● **TESTO DATO**:
Il coraggio, attitudine che spaventa molte aziende

Viviamo in un mondo globalizzato, dove le distanze ed i tempi si sono accorciati. Così, anche le dinamiche aziendali, sono cambiate, mutate con il tempo e seguito determinate linee di sviluppo, che hanno inevitabilmente portato alla creazione di un nuovo “vocabolario aziendale”. Sono comparsi nuovi termini utilizzati nel mondo aziendale e del personale che lavora al loro interno. Termini come: talento, creatività, competizione, co-design, mindfulness, disruption, produttività, talento, forza, sono solo un esempio delle terminologie che si sentono più spesso in sala riunione e non solo.

Ma in tutto questo, manca il termine che indica una delle attitudini più nobili ed antiche del genere umano, ossia il coraggio. Il coraggio che le aziende temono da parte dei loro dipendenti, e che dunque va controllato, perché se così non fosse, si potrebbero innescare meccanismi “rivoluzionari” capaci di capovolgere la “piramide sociale aziendale”.

Cos’è il coraggio e perché spaventa il sistema aziendale

Perché il sistema aziendale, ha paura del coraggio dimostrato dai propri dipendenti? Come il non sopprimere il coraggio, classificandolo come negativo, può capovolgere tutto il sistema vigente in un’azienda? Prima di dare risposta a queste domande, definiamo cosa si intende per coraggio. Il coraggio è solitamente associato ad azioni straordinarie oppure a veri atti eroici. Il coraggio è un’attitudine appartenente al genere umano e nasce dalla rabbia. Potremo anche dire che il coraggio è l’impulso stesso che trasforma la rabbia ed il dissenso in una forza positiva, capace di stravolgere tutto, con una grinta che cresce sempre di più.

Dunque, coraggio, rabbia e grinta sono in stretta correlazione tra di loro e sono proprio le caratteristiche che fanno tremare le aziende. Il coraggio è alla base dello sviluppo di processi spesso irreversibili. Sarebbe un rischio troppo grosso per le aziende, investire ed incitare il coraggio dei propri dipendenti. Sarebbe come consegnare a questi un’arma per combattere il “sistema piramidale aziendale”, ed andare a colpire i piani alti, che non vogliono certo perdere il loro potere “assoluto”.

Il coraggio dei dipendenti, tenuto a freno dalle aziende

Dunque, il coraggio, legato alla rabbia ed alla grinta, è il nemico del sistema organizzativo all’interno delle aziende. Queste tendono a mantenere i propri dipendenti, le loro attitudini a livelli bassi e controllabili. Insomma, i dipendenti sono un pò come delle marionette nelle mani dei capi aziendali e del sistema in generale. Questi non possono uscire da determinati schemi, non possono essere troppo curiosi, non possono farsi troppe domande e non possono cercare di capovolgere il sistema. Il loro compito è semplicemente quello di farsi guidare e rispondere agli ordini impartiti da altri. Le aziende non hanno una buona relazione con il dissenso, la volontà di cambiamento, il coraggio, la curiosità dei dipendenti, atteggiamenti da parte dei dipendenti, che vanno tenuti sotto controllo e gestiti. Insomma, le aziende hanno come finalità il tenere a bada tali forse all’interno della classe dipendente.

● **INFORMAZIONI FORNITE**:
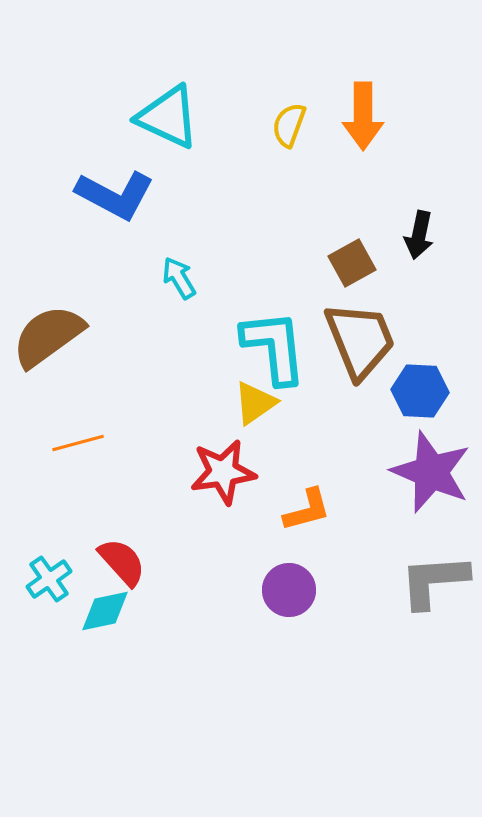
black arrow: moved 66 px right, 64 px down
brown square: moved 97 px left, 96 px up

● **SFIDA A**: Riscrivi in forma più concisa il paragrafo del testo sul coraggio nelle aziende che comincia con «Dunque, coraggio, rabbia e grinta», conservandone i fatti principali.
● **SFIDA B**: Secondo il testo sul coraggio nelle aziende, da che cosa nasce il coraggio?

● **RISULTATO ESERCIZIO A**: Coraggio, rabbia e grinta sono strettamente collegati e sono proprio ciò che fa tremare le aziende, perché il coraggio è alla base di processi spesso irreversibili. Incoraggiarlo nei dipendenti sarebbe per le aziende un rischio troppo grande. Equivarrebbe a dare loro un'arma contro il "sistema piramidale aziendale" e contro i piani alti, che non vogliono perdere il loro potere "assoluto".

● **RISULTATO ESERCIZIO B**: Il coraggio nasce dalla rabbia.